EXERCISE DESCRIPTION:
Go through the listing below, swapping every "common name" for "vernacular name" and leaving everything else unchanged.

PROVIDED MATERIAL:
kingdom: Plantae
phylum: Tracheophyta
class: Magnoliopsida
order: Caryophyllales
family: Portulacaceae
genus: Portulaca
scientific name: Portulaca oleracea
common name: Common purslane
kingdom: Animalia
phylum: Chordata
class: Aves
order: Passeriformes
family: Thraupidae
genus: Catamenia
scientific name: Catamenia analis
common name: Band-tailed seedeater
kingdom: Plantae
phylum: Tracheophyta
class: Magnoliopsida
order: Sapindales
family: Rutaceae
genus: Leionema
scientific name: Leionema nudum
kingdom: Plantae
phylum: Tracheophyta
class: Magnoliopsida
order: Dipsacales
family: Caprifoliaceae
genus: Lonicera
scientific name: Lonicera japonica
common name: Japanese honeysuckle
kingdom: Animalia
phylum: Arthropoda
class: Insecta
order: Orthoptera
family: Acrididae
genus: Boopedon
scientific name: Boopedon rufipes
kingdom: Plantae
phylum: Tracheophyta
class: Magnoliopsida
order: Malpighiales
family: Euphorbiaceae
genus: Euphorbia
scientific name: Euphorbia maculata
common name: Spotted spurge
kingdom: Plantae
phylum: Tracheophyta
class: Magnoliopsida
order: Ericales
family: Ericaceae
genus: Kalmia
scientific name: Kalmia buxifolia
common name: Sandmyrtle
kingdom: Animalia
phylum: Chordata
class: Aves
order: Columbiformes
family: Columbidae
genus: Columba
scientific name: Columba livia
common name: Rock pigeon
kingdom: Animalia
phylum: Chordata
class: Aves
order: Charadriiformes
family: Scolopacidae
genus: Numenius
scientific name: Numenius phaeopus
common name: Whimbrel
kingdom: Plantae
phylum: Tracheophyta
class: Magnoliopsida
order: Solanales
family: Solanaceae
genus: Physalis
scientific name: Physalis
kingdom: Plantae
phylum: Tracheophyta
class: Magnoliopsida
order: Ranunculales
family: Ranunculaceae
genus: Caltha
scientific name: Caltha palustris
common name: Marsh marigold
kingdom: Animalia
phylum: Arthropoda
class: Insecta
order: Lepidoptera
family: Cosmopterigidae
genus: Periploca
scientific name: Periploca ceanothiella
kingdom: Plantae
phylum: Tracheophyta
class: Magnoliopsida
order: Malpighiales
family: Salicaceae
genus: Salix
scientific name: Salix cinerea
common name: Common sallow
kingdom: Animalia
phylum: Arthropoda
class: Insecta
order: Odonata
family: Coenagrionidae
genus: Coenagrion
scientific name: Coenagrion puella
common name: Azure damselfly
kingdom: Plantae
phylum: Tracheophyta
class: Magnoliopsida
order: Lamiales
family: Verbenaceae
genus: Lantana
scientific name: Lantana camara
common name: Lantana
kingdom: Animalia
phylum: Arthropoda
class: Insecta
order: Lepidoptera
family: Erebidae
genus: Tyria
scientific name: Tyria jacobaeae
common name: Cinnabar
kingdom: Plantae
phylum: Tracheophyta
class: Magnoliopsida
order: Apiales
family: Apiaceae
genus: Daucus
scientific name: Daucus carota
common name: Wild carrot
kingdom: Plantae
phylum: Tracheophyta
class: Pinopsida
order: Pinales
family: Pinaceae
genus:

CORRECT OUTPUT:
kingdom: Plantae
phylum: Tracheophyta
class: Magnoliopsida
order: Caryophyllales
family: Portulacaceae
genus: Portulaca
scientific name: Portulaca oleracea
vernacular name: Common purslane
kingdom: Animalia
phylum: Chordata
class: Aves
order: Passeriformes
family: Thraupidae
genus: Catamenia
scientific name: Catamenia analis
vernacular name: Band-tailed seedeater
kingdom: Plantae
phylum: Tracheophyta
class: Magnoliopsida
order: Sapindales
family: Rutaceae
genus: Leionema
scientific name: Leionema nudum
kingdom: Plantae
phylum: Tracheophyta
class: Magnoliopsida
order: Dipsacales
family: Caprifoliaceae
genus: Lonicera
scientific name: Lonicera japonica
vernacular name: Japanese honeysuckle
kingdom: Animalia
phylum: Arthropoda
class: Insecta
order: Orthoptera
family: Acrididae
genus: Boopedon
scientific name: Boopedon rufipes
kingdom: Plantae
phylum: Tracheophyta
class: Magnoliopsida
order: Malpighiales
family: Euphorbiaceae
genus: Euphorbia
scientific name: Euphorbia maculata
vernacular name: Spotted spurge
kingdom: Plantae
phylum: Tracheophyta
class: Magnoliopsida
order: Ericales
family: Ericaceae
genus: Kalmia
scientific name: Kalmia buxifolia
vernacular name: Sandmyrtle
kingdom: Animalia
phylum: Chordata
class: Aves
order: Columbiformes
family: Columbidae
genus: Columba
scientific name: Columba livia
vernacular name: Rock pigeon
kingdom: Animalia
phylum: Chordata
class: Aves
order: Charadriiformes
family: Scolopacidae
genus: Numenius
scientific name: Numenius phaeopus
vernacular name: Whimbrel
kingdom: Plantae
phylum: Tracheophyta
class: Magnoliopsida
order: Solanales
family: Solanaceae
genus: Physalis
scientific name: Physalis
kingdom: Plantae
phylum: Tracheophyta
class: Magnoliopsida
order: Ranunculales
family: Ranunculaceae
genus: Caltha
scientific name: Caltha palustris
vernacular name: Marsh marigold
kingdom: Animalia
phylum: Arthropoda
class: Insecta
order: Lepidoptera
family: Cosmopterigidae
genus: Periploca
scientific name: Periploca ceanothiella
kingdom: Plantae
phylum: Tracheophyta
class: Magnoliopsida
order: Malpighiales
family: Salicaceae
genus: Salix
scientific name: Salix cinerea
vernacular name: Common sallow
kingdom: Animalia
phylum: Arthropoda
class: Insecta
order: Odonata
family: Coenagrionidae
genus: Coenagrion
scientific name: Coenagrion puella
vernacular name: Azure damselfly
kingdom: Plantae
phylum: Tracheophyta
class: Magnoliopsida
order: Lamiales
family: Verbenaceae
genus: Lantana
scientific name: Lantana camara
vernacular name: Lantana
kingdom: Animalia
phylum: Arthropoda
class: Insecta
order: Lepidoptera
family: Erebidae
genus: Tyria
scientific name: Tyria jacobaeae
vernacular name: Cinnabar
kingdom: Plantae
phylum: Tracheophyta
class: Magnoliopsida
order: Apiales
family: Apiaceae
genus: Daucus
scientific name: Daucus carota
vernacular name: Wild carrot
kingdom: Plantae
phylum: Tracheophyta
class: Pinopsida
order: Pinales
family: Pinaceae
genus:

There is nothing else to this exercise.